In today’s edition of Monaco Matin, the local Monaco newspaper, there are extracts from an interview that the brother paper Nice Matin did with Arsène Wenger in 1988. Wenger at the time was Monaco manager of course, and it was a year that saw him win Ligue 1.
Arsène, how do you work?
“I read a lot, all sorts of books because you have to be conversant in a larger and larger amount of things. For example, I follow closely what is being released in the bookstore, be it in French, in German or in English. I take notes by hand. I do not know how to type. I have watched a lot of matches. This is part of continuing to grow (as a manager): you take a step back from your football and you analyse the practices elsewhere.”
Do you use video cassettes?
“A lot. I have at least 250. Every evening, at hime, I watch a game for about half an hour. Often, it is the opponent that we are about to play, sometimes, it is just for enjoyment. Bayern vs Real for example.”
Your best way of forgetting football for a moment?
“Watching a game which does not concern me. I enjoy doing that, it is like a piece of theatre or a concert. I memorise what I see, then I sleep on it. That is 7 out of 7 days of work. There is only Sunday afternoon where I allow a little time for reading.”
Who are your favourite authors?
“There are few, I don’t read. Between the age of 16 and 18, I read all the French and Russian classics. Then, I got into psychology books. Freud, naturally, and some others. Then, I did a master’s degree in Sciences-Economics. Economics seemed to me to be the way to understand what was going on around me: inflation, unemployment…”
“Richelieu. He structured France economically by establishing a centralised system. Unwell, he slept for two hours every night so that he could work. And he left Louis XIV with a very strong country from an economic point of view.”
“That days are only 24 hours long. There are so many things that we could do. For example, at the moment, I am learning Spanish for 15 minutes everyday. I should give it at least 30 minutes everyday, but I cannot, I don’t have time.”
Your favourite footballer?
“Michel Platini. He had the rarest of qualities for a footballer: vision.”
Your thoughts on elegance?
“It is something that I like a lot in other people.”
The criticism that hurts you the most?
“The doubt that was cast over my honesty when I left Nancy.”
The hardest thing about your job?
“To keep mentally strong is an indispensable trait in success. You need to discuss as little as possible with people who are not directly concerned. There is also the success of recruitment which at the top level, plays a crucial role, because the best work (on the pitch) with failed recruitment, is doomed to fail.”
The team that impresses you the most for the future?
“The Soviet Union, they have the technical mastery and dynamism to be a very good side.”

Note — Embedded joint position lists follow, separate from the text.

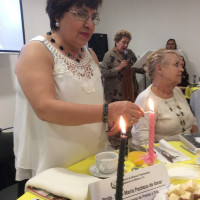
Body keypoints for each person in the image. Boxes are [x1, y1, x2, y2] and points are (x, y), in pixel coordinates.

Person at [14, 0, 144, 197]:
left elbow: (92, 98)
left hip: (92, 159)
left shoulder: (90, 54)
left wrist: (112, 117)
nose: (89, 24)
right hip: (53, 167)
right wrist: (109, 111)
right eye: (82, 14)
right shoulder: (36, 50)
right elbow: (45, 108)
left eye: (93, 17)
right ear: (57, 15)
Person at [131, 49, 198, 145]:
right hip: (165, 156)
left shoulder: (177, 91)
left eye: (181, 65)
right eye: (176, 65)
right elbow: (142, 142)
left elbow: (192, 123)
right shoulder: (145, 99)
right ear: (159, 69)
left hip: (190, 152)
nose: (181, 69)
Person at [100, 29, 145, 148]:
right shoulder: (109, 55)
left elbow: (136, 67)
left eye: (127, 43)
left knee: (129, 116)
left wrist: (146, 66)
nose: (125, 45)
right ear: (116, 41)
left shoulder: (129, 53)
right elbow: (103, 72)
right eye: (123, 42)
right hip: (114, 94)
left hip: (130, 91)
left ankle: (127, 140)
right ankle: (116, 143)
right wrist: (119, 68)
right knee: (116, 119)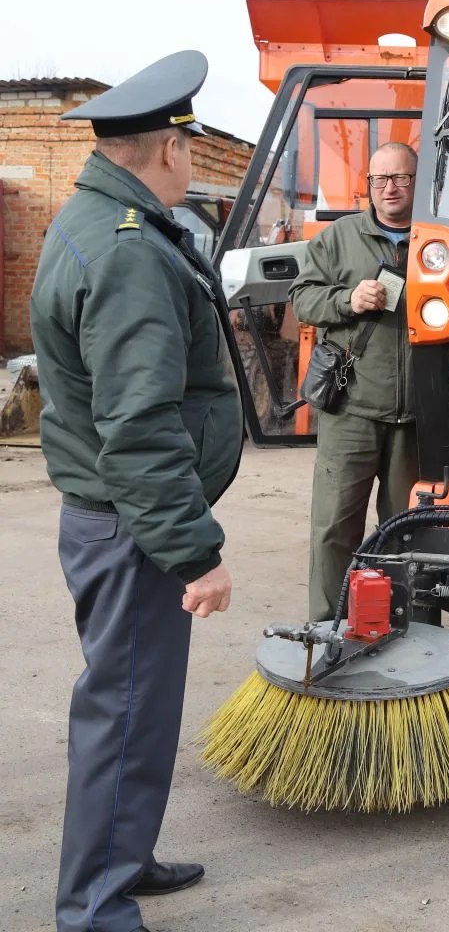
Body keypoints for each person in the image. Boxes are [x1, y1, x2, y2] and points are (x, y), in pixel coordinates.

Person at [29, 50, 242, 932]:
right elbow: (139, 424)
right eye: (190, 147)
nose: (192, 163)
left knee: (134, 712)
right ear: (168, 151)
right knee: (124, 716)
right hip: (134, 525)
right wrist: (195, 553)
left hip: (116, 519)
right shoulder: (129, 256)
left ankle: (124, 859)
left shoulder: (93, 220)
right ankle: (95, 912)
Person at [290, 142, 420, 621]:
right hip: (352, 412)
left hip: (416, 419)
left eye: (401, 178)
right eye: (379, 179)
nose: (389, 188)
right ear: (367, 185)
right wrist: (348, 299)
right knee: (334, 529)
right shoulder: (341, 237)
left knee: (408, 531)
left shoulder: (437, 238)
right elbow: (303, 298)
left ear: (416, 182)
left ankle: (408, 629)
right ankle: (326, 630)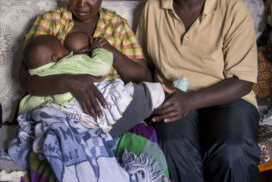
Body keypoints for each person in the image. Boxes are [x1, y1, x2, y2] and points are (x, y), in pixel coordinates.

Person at [136, 0, 260, 182]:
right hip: (174, 98)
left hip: (229, 100)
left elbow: (243, 81)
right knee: (172, 147)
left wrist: (191, 101)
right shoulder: (153, 10)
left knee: (232, 152)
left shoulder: (232, 11)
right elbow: (145, 66)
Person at [20, 0, 152, 122]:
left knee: (144, 99)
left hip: (109, 108)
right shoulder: (50, 22)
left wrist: (108, 50)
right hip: (61, 110)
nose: (81, 3)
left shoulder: (117, 25)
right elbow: (26, 79)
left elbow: (142, 77)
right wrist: (69, 82)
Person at [18, 33, 166, 135]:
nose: (69, 51)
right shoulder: (70, 61)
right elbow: (101, 67)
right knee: (144, 92)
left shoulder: (41, 77)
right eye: (63, 47)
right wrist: (101, 49)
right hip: (99, 110)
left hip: (72, 122)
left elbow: (28, 106)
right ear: (56, 57)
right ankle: (165, 91)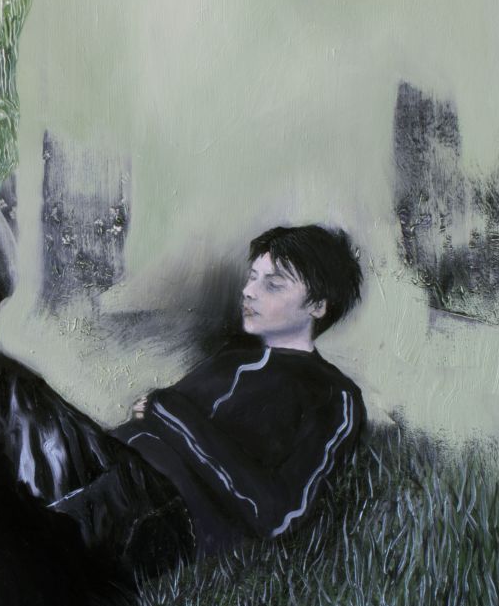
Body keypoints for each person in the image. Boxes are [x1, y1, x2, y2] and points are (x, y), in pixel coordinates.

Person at [49, 224, 367, 570]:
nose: (249, 292)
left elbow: (276, 515)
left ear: (317, 306)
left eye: (272, 284)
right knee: (16, 395)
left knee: (45, 530)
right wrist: (162, 414)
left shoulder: (333, 396)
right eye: (252, 278)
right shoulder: (230, 361)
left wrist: (167, 410)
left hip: (164, 505)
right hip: (112, 460)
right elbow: (151, 421)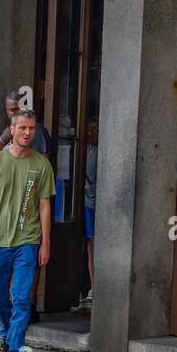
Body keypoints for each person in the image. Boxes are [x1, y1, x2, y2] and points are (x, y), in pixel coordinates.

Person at [0, 108, 54, 352]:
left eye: (31, 128)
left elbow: (45, 205)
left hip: (28, 240)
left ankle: (15, 348)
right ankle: (5, 332)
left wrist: (45, 242)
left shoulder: (41, 164)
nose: (27, 133)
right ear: (12, 130)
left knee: (21, 297)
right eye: (22, 128)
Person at [0, 89, 53, 163]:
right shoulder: (5, 132)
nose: (17, 113)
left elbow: (42, 165)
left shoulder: (35, 130)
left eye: (20, 109)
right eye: (13, 110)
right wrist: (2, 140)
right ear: (6, 110)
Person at [79, 116, 99, 309]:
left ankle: (85, 286)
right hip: (92, 203)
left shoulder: (80, 151)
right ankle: (93, 286)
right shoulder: (97, 153)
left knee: (87, 246)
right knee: (92, 246)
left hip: (83, 203)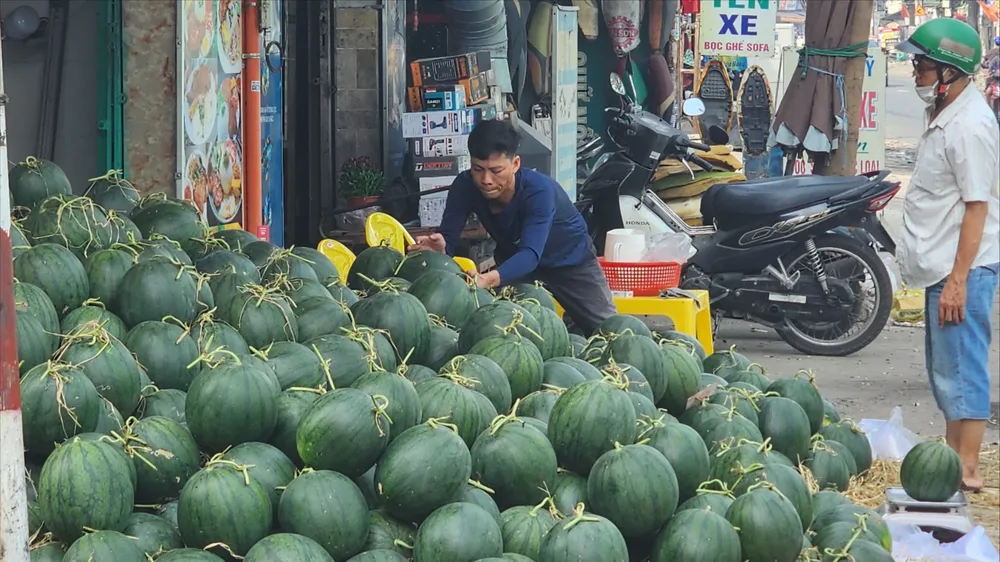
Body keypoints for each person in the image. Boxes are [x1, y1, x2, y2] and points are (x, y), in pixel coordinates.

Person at [897, 19, 1000, 492]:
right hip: (945, 264)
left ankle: (969, 468)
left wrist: (959, 279)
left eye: (922, 65)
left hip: (964, 268)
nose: (915, 72)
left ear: (948, 72)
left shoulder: (971, 126)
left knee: (963, 369)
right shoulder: (948, 112)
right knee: (948, 373)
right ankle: (953, 462)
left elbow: (978, 207)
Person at [408, 119, 617, 335]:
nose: (486, 179)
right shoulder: (465, 185)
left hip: (569, 262)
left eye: (496, 170)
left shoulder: (539, 191)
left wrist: (488, 278)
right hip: (514, 263)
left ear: (515, 164)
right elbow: (449, 239)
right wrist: (441, 248)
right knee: (505, 331)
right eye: (478, 169)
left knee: (610, 331)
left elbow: (530, 254)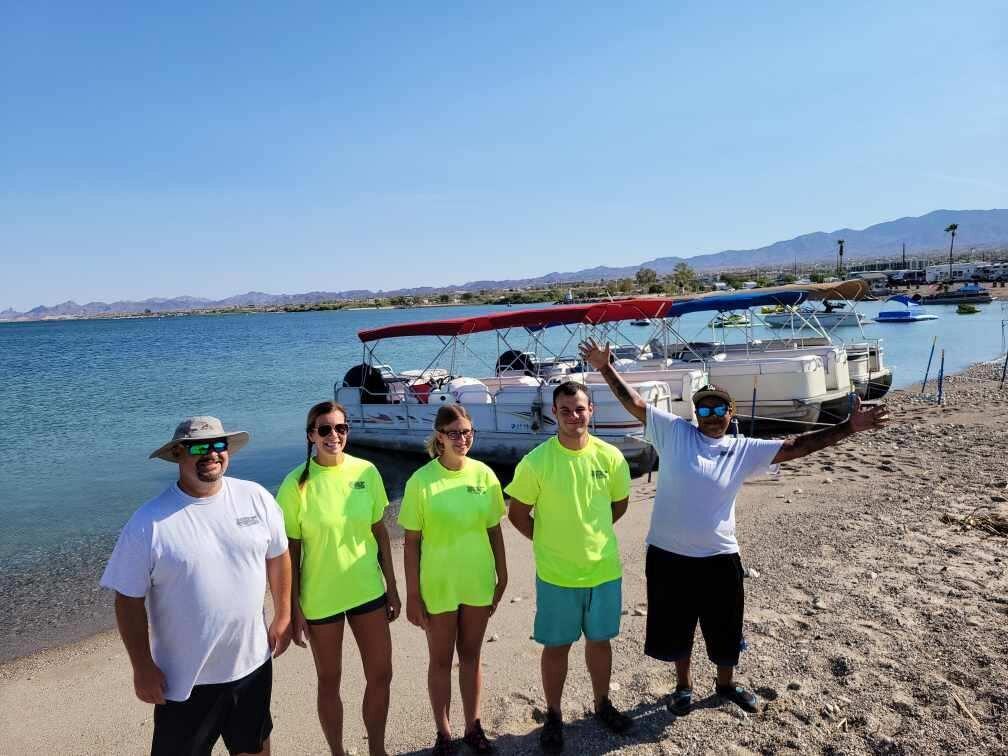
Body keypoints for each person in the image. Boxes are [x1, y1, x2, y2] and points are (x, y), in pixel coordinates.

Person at [579, 337, 890, 716]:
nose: (710, 413)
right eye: (704, 407)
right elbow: (635, 404)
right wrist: (605, 367)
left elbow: (796, 446)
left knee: (725, 627)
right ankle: (682, 687)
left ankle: (725, 684)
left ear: (731, 412)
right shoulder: (673, 433)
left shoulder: (743, 449)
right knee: (678, 627)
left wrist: (848, 427)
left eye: (718, 407)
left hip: (720, 557)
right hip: (668, 555)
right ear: (695, 414)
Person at [100, 416, 292, 756]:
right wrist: (142, 666)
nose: (212, 454)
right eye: (199, 447)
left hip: (251, 666)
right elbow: (127, 599)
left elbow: (278, 556)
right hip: (185, 680)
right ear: (178, 454)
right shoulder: (149, 522)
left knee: (255, 747)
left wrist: (283, 616)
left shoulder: (256, 497)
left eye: (219, 445)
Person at [505, 381, 635, 754]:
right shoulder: (536, 462)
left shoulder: (610, 457)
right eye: (565, 410)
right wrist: (549, 542)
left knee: (600, 641)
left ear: (590, 410)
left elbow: (618, 505)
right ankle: (555, 715)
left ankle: (601, 705)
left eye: (579, 409)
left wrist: (591, 537)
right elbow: (516, 513)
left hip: (603, 570)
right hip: (557, 575)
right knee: (557, 646)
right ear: (554, 413)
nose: (573, 416)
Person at [276, 401, 400, 756]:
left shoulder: (367, 472)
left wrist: (392, 587)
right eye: (325, 429)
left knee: (381, 675)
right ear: (311, 435)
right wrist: (292, 608)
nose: (334, 435)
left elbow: (380, 532)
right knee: (329, 681)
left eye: (341, 428)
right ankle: (338, 753)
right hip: (320, 597)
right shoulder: (295, 484)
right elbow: (289, 553)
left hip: (367, 590)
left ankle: (377, 749)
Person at [399, 405, 508, 755]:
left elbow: (494, 530)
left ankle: (472, 727)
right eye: (454, 433)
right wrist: (412, 595)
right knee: (441, 660)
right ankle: (444, 733)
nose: (462, 439)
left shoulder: (485, 476)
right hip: (438, 583)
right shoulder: (421, 481)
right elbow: (411, 543)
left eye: (468, 432)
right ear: (439, 437)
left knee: (472, 656)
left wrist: (503, 574)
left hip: (477, 579)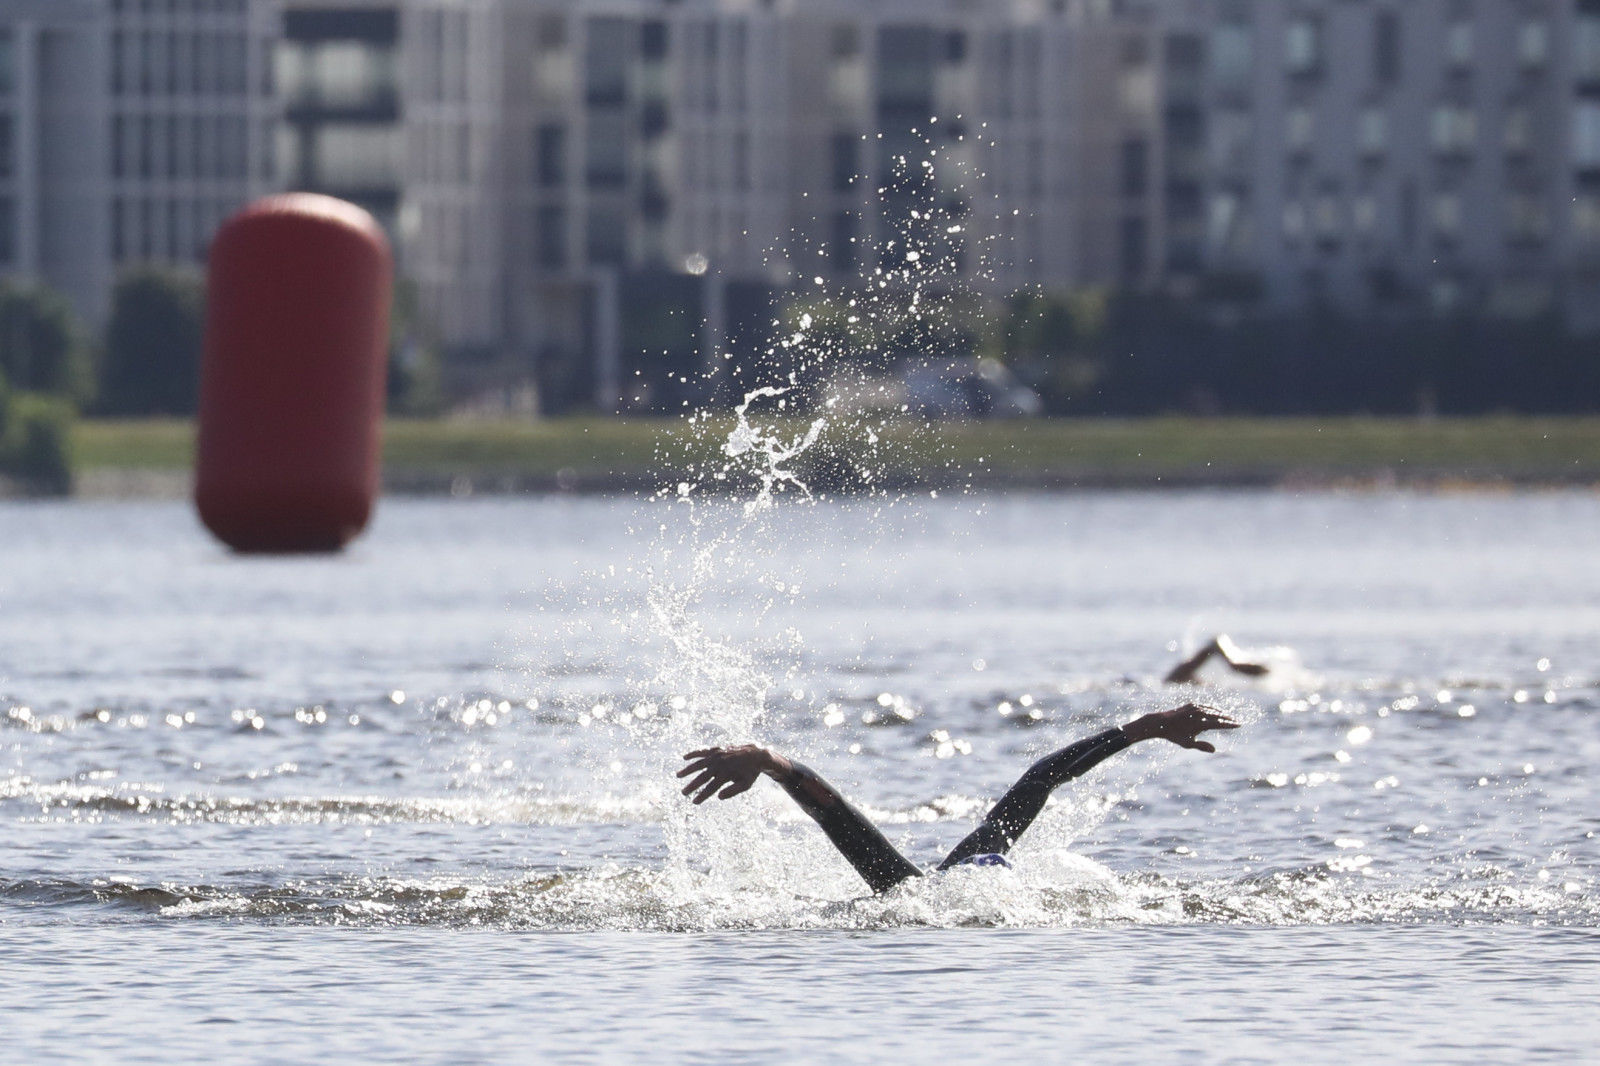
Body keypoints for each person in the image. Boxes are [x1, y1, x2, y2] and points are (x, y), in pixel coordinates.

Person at [677, 703, 1239, 894]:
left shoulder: (942, 877)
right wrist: (770, 761)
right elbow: (832, 810)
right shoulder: (906, 891)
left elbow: (1039, 780)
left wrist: (1140, 730)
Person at [1163, 634, 1270, 685]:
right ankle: (1262, 671)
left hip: (1216, 645)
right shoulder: (1182, 678)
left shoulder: (1177, 677)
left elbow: (1214, 642)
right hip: (1216, 645)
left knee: (1233, 666)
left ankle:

On the future for Monaco in 1988…
“The essential challenge next season, is to have the desire again to better ourselves. The title, that was already yesterday. Today, I want to know with which appetite we will approach the season. What would disappoint me the most is chat like: “we were champions, it is difficult to do better”. A title, it is not an ending. It is the baccalaureate that allows you to go to university.”